Download Human Factors training receives CPD Certification
We are delighted that the first Human Factors Download module has been certified by the CPD. The module focuses on Human Factors in Maternity. The second module, with a focus on Surgery, is currently being assessed and we are obviously hopeful that it will receive its certification soon.
The third module in the series, Human Factors in Medicine Management, is currently under development with our partner (and Human Factors Gurus), Atrainability.
Download Partners with Atrainability
Atrainabilty are the leading providers of Human Factors training in the UK. With their roots in the airline industry, where Human Factors training was pioneered, Atrainabilty now deliver training to multiple sectors, particularly the NHS.
Human Factors training is becoming critical in many industries, which has created the need to provide high quality training at scale. We are delighted that Atrainability has chosen to partner with Download Learning to deliver that training.

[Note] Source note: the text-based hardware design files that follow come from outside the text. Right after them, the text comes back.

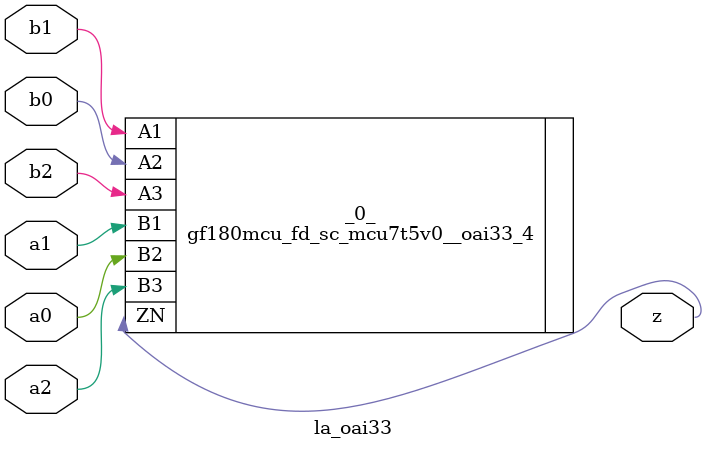
<source format=v>

/* Generated by Yosys 0.44 (git sha1 80ba43d26, g++ 11.4.0-1ubuntu1~22.04 -fPIC -O3) */

(* top =  1  *)
(* src = "generated" *)
(* keep_hierarchy *)
module la_oai33 (
    a0,
    a1,
    a2,
    b0,
    b1,
    b2,
    z
);
  (* src = "generated" *)
  input a0;
  wire a0;
  (* src = "generated" *)
  input a1;
  wire a1;
  (* src = "generated" *)
  input a2;
  wire a2;
  (* src = "generated" *)
  input b0;
  wire b0;
  (* src = "generated" *)
  input b1;
  wire b1;
  (* src = "generated" *)
  input b2;
  wire b2;
  (* src = "generated" *)
  output z;
  wire z;
  gf180mcu_fd_sc_mcu7t5v0__oai33_4 _0_ (
      .A1(b1),
      .A2(b0),
      .A3(b2),
      .B1(a1),
      .B2(a0),
      .B3(a2),
      .ZN(z)
  );
endmodule

</source>
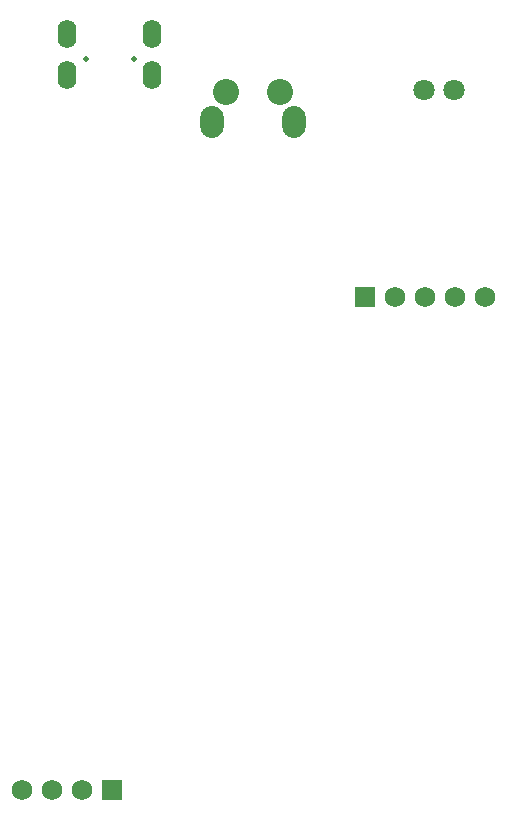
<source format=gbs>
%FSTAX23Y23*%
%MOIN*%
%SFA1B1*%

%IPPOS*%
%ADD58C,0.070992*%
%ADD59C,0.019811*%
%ADD60O,0.063118X0.094614*%
%ADD61O,0.078866X0.106425*%
%ADD62C,0.086740*%
%ADD63R,0.068000X0.068000*%
%ADD64C,0.068000*%
%LNÎÂÊª¶È¹âÕÕ´«¸Ð-1*%
%LPD*%
G54D58*
X06914Y03794D03*
X07014D03*
G54D59*
X05787Y03897D03*
X05945D03*
G54D60*
X05724Y03845D03*
X06008D03*
Y03982D03*
X05724D03*
G54D61*
X06205Y03689D03*
X06481D03*
G54D62*
X06432Y03787D03*
X06254D03*
G54D63*
X06718Y03105D03*
X05874Y01461D03*
G54D64*
X06818Y03105D03*
X06918D03*
X07018D03*
X07118D03*
X05574Y01461D03*
X05674D03*
X05774D03*
M02*
</source>
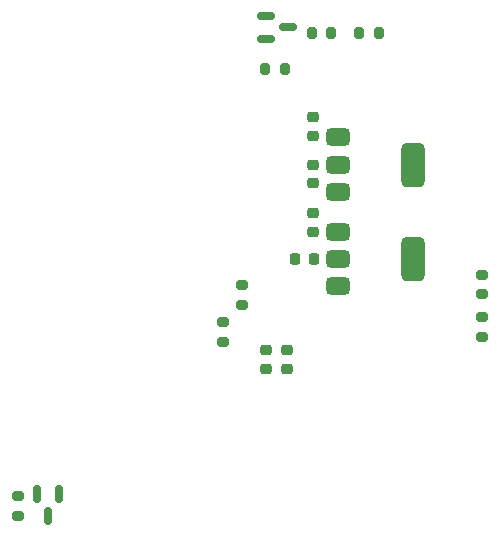
<source format=gbp>
G04 #@! TF.GenerationSoftware,KiCad,Pcbnew,8.0.4*
G04 #@! TF.CreationDate,2024-08-30T21:15:12+02:00*
G04 #@! TF.ProjectId,STARGLIDER_MainBoard_rev1,53544152-474c-4494-9445-525f4d61696e,rev?*
G04 #@! TF.SameCoordinates,Original*
G04 #@! TF.FileFunction,Paste,Bot*
G04 #@! TF.FilePolarity,Positive*
%FSLAX46Y46*%
G04 Gerber Fmt 4.6, Leading zero omitted, Abs format (unit mm)*
G04 Created by KiCad (PCBNEW 8.0.4) date 2024-08-30 21:15:12*
%MOMM*%
%LPD*%
G01*
G04 APERTURE LIST*
G04 Aperture macros list*
%AMRoundRect*
0 Rectangle with rounded corners*
0 $1 Rounding radius*
0 $2 $3 $4 $5 $6 $7 $8 $9 X,Y pos of 4 corners*
0 Add a 4 corners polygon primitive as box body*
4,1,4,$2,$3,$4,$5,$6,$7,$8,$9,$2,$3,0*
0 Add four circle primitives for the rounded corners*
1,1,$1+$1,$2,$3*
1,1,$1+$1,$4,$5*
1,1,$1+$1,$6,$7*
1,1,$1+$1,$8,$9*
0 Add four rect primitives between the rounded corners*
20,1,$1+$1,$2,$3,$4,$5,0*
20,1,$1+$1,$4,$5,$6,$7,0*
20,1,$1+$1,$6,$7,$8,$9,0*
20,1,$1+$1,$8,$9,$2,$3,0*%
G04 Aperture macros list end*
%ADD10RoundRect,0.200000X-0.275000X0.200000X-0.275000X-0.200000X0.275000X-0.200000X0.275000X0.200000X0*%
%ADD11RoundRect,0.200000X0.275000X-0.200000X0.275000X0.200000X-0.275000X0.200000X-0.275000X-0.200000X0*%
%ADD12RoundRect,0.225000X0.250000X-0.225000X0.250000X0.225000X-0.250000X0.225000X-0.250000X-0.225000X0*%
%ADD13RoundRect,0.225000X-0.250000X0.225000X-0.250000X-0.225000X0.250000X-0.225000X0.250000X0.225000X0*%
%ADD14RoundRect,0.375000X-0.625000X-0.375000X0.625000X-0.375000X0.625000X0.375000X-0.625000X0.375000X0*%
%ADD15RoundRect,0.500000X-0.500000X-1.400000X0.500000X-1.400000X0.500000X1.400000X-0.500000X1.400000X0*%
%ADD16RoundRect,0.225000X0.225000X0.250000X-0.225000X0.250000X-0.225000X-0.250000X0.225000X-0.250000X0*%
%ADD17RoundRect,0.150000X-0.150000X0.587500X-0.150000X-0.587500X0.150000X-0.587500X0.150000X0.587500X0*%
%ADD18RoundRect,0.200000X-0.200000X-0.275000X0.200000X-0.275000X0.200000X0.275000X-0.200000X0.275000X0*%
%ADD19RoundRect,0.200000X0.200000X0.275000X-0.200000X0.275000X-0.200000X-0.275000X0.200000X-0.275000X0*%
%ADD20RoundRect,0.150000X-0.587500X-0.150000X0.587500X-0.150000X0.587500X0.150000X-0.587500X0.150000X0*%
G04 APERTURE END LIST*
D10*
X112100000Y-105350000D03*
X112100000Y-107000000D03*
D11*
X134000000Y-103000000D03*
X134000000Y-101350000D03*
D12*
X115750000Y-109275000D03*
X115750000Y-107725000D03*
D13*
X119700000Y-92000000D03*
X119700000Y-93550000D03*
D14*
X121850000Y-94300000D03*
X121850000Y-92000000D03*
D15*
X128150000Y-92000000D03*
D14*
X121850000Y-89700000D03*
X121850000Y-102300000D03*
X121850000Y-100000000D03*
D15*
X128150000Y-100000000D03*
D14*
X121850000Y-97700000D03*
D16*
X119775000Y-100000000D03*
X118225000Y-100000000D03*
D12*
X119750000Y-97675000D03*
X119750000Y-96125000D03*
D17*
X97300000Y-121800000D03*
X96350000Y-119925000D03*
X98250000Y-119925000D03*
D13*
X117500000Y-107725000D03*
X117500000Y-109275000D03*
D10*
X113710000Y-102220000D03*
X113710000Y-103870000D03*
D12*
X119700000Y-89550000D03*
X119700000Y-88000000D03*
D18*
X123633000Y-80906000D03*
X125283000Y-80906000D03*
D11*
X94700000Y-121725000D03*
X94700000Y-120075000D03*
D19*
X117325000Y-83906000D03*
X115675000Y-83906000D03*
D10*
X134000000Y-104920000D03*
X134000000Y-106570000D03*
D18*
X119633000Y-80906000D03*
X121283000Y-80906000D03*
D20*
X117600000Y-80400000D03*
X115725000Y-81350000D03*
X115725000Y-79450000D03*
M02*

</source>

We believe that the combination of the Atrainability expertise and content and the effectiveness of Download to deliver high quality learning at scale will make a significant difference to the implementation and effectiveness of Human Factors across organisations.

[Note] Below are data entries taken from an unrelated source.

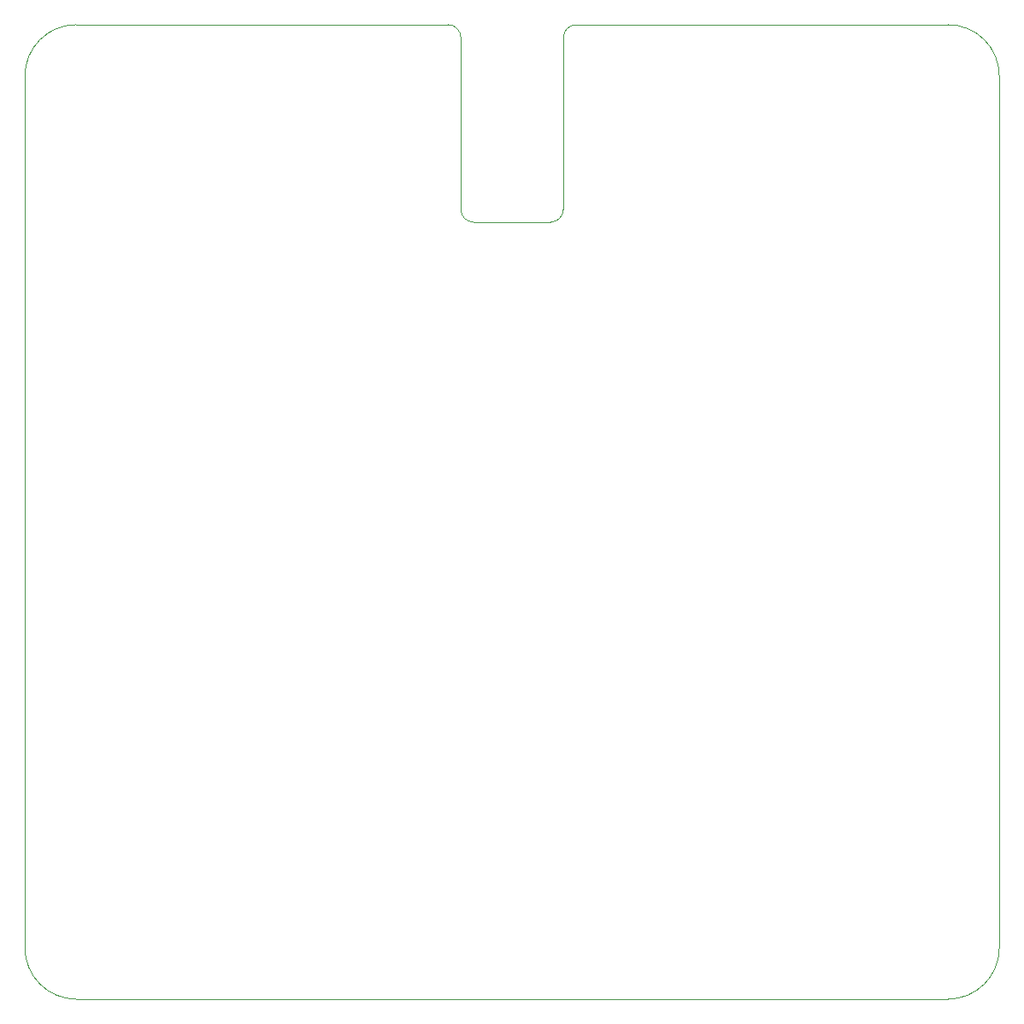
<source format=gm1>
%TF.GenerationSoftware,KiCad,Pcbnew,(7.0.0-rc2-208-g52b07b8bac)*%
%TF.CreationDate,2023-02-12T15:55:42-08:00*%
%TF.ProjectId,home-automation-sensor-lora,686f6d65-2d61-4757-946f-6d6174696f6e,rev?*%
%TF.SameCoordinates,Original*%
%TF.FileFunction,Profile,NP*%
%FSLAX46Y46*%
G04 Gerber Fmt 4.6, Leading zero omitted, Abs format (unit mm)*
G04 Created by KiCad (PCBNEW (7.0.0-rc2-208-g52b07b8bac)) date 2023-02-12 15:55:42*
%MOMM*%
%LPD*%
G01*
G04 APERTURE LIST*
%TA.AperFunction,Profile*%
%ADD10C,0.100000*%
%TD*%
G04 APERTURE END LIST*
D10*
X218988998Y-36355002D02*
G75*
G03*
X213909001Y-31275002I-5079998J2D01*
G01*
X177079001Y-31275001D02*
G75*
G03*
X175809001Y-32545001I-1J-1269999D01*
G01*
X174539001Y-50833001D02*
X166919001Y-50833001D01*
X127549001Y-31275001D02*
G75*
G03*
X122469001Y-36355002I-1J-5079999D01*
G01*
X127549001Y-127795002D02*
X213909001Y-127795002D01*
X177079001Y-31275001D02*
X213909001Y-31275002D01*
X165648999Y-32545001D02*
G75*
G03*
X164379001Y-31275001I-1269999J1D01*
G01*
X122469001Y-36355002D02*
X122469001Y-122715002D01*
X175809001Y-32545001D02*
X175809001Y-49563001D01*
X164379001Y-31275001D02*
X127549001Y-31275002D01*
X165648999Y-49563001D02*
G75*
G03*
X166919001Y-50833001I1270001J1D01*
G01*
X213909001Y-127795001D02*
G75*
G03*
X218989001Y-122715002I-1J5080001D01*
G01*
X218989001Y-122715002D02*
X218989001Y-36355002D01*
X174539001Y-50833001D02*
G75*
G03*
X175809001Y-49563001I-1J1270001D01*
G01*
X165649001Y-49563001D02*
X165649001Y-32545001D01*
X122468998Y-122715002D02*
G75*
G03*
X127549001Y-127795002I5080002J2D01*
G01*
M02*

</source>
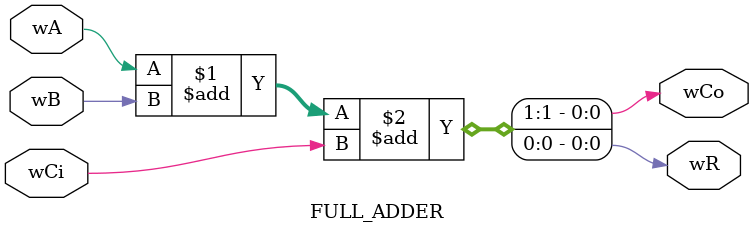
<source format=v>
module FULL_ADDER (
input wire  wA,wB,wCi,
output wire  wR ,
output wire wCo
);
assign {wCo,wR} = wA + wB + wCi;
endmodule
</source>
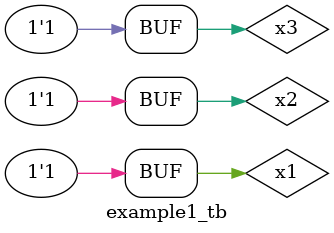
<source format=v>
`timescale 1ns/1ns
`include "example1.v"
module example1_tb();
    reg x1, x2, x3;
    //Input
    wire f;
    //Output
    example1 ex1(x1, x2, x3, f); //Instantiation of the module
    initial begin
        $dumpfile("example1_tb.vcd");
        $dumpvars(0, example1_tb);
        x1=1'b0; x2=1'b0; x3=1'b0;
        #20;
        x1=1'b0; x2=1'b0; x3=1'b1;
        #20;
        x1=1'b0; x2=1'b1; x3=1'b0;
        #20;
        x1=1'b0; x2=1'b1; x3=1'b1;
        #20;
        x1=1'b1; x2=1'b0; x3=1'b0;
        #20;
        x1=1'b1; x2=1'b0; x3=1'b1;
        #20;
        x1=1'b1; x2=1'b1; x3=1'b0;
        #20;
        x1=1'b1; x2=1'b1; x3=1'b1;
        #20;
        $display("Test complete");
    end
endmodule
</source>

Download Partner with Structural Dynamics
Download Learning has partnered with global Structural Dynamics experts, Dialogix, to create a module that delivers the foundational knowledge underpinning Structural Dynamics.
Structural Dynamics aims to generate functional communication and dialogue within teams and organisations in order to enable high performance cultures.
The Download module focuses on teleconferencing, as one of the most challenging communication environments, to illustrate the strategies and solutions of Structural Dynamics, but they are applicable to any communications scenario.
The module was piloted by one of the big three global tech companies with great success, delivering 20% improved knowledge acquisition whilst saving over 75% training time.
Is Training Too Noisy?
You’re in a night club. It packed and jumping. Lights, music, lasers, dancers and drink. Someone approaches you. They say something but with all the noise it’s almost impossible to hear. If you could concentrate on their face, lip read, you could probably have picked up what they said. Was that “Would you like to dance?” or “Would you like a drink?” but at the crucial moment you spot someone behind them doing the most ridiculous dance you’ve ever seen! And you don’t even want to be there. You were dragged along by your mates. The message isn’t just lost, its unwelcome.
We all recognise that scenario but what’s it got to do with training? Well, learning is dependent upon clear communication, concentration and motivation.
Imagine… You’re in a training room. The trainer is great, very engaging. But it’s hot. One of the fluorescent lights has a slight flicker. There’s a continual rustle of papers. John keeps checking his emails on his phone. And, that person in the corner keeps tapping their pen on their teeth! How’s the concentration? How much are you taking in? And it’s a Health & Safety refresher and the sun is shining outside for the first time in days.
A very different scenario but the same problems; problems that aren’t simply limited to the classroom.
In order to deliver a learning input successfully you need a ‘clean signal’ without the static that can interfere with the clarity of the message.
Video is currently de rigueur and can be an invaluable media to demonstrating behaviours and application of learning. But it is also being used to deliver knowledge based, cognitive training. Whilst it may engage the learner it is a medium that contains multiple stimuli; a noisy signal. Engagement may be increased but learning outcomes run the risk of being compromised. Gamification can fall foul of the same issues if the mechanics of the game itself require a percentage of the bandwidth of the learner, distracting them from taking in the core knowledge that is the focus of the learning outcome.
If you want to improve knowledge acquisition the input must be clean and free of distraction. That is not to say that it cannot engage, because it must, and it can even entertain if it is structured and presented in the right way. But you must focus on the learning objectives and associated knowledge and nothing else; because anything else is just noise.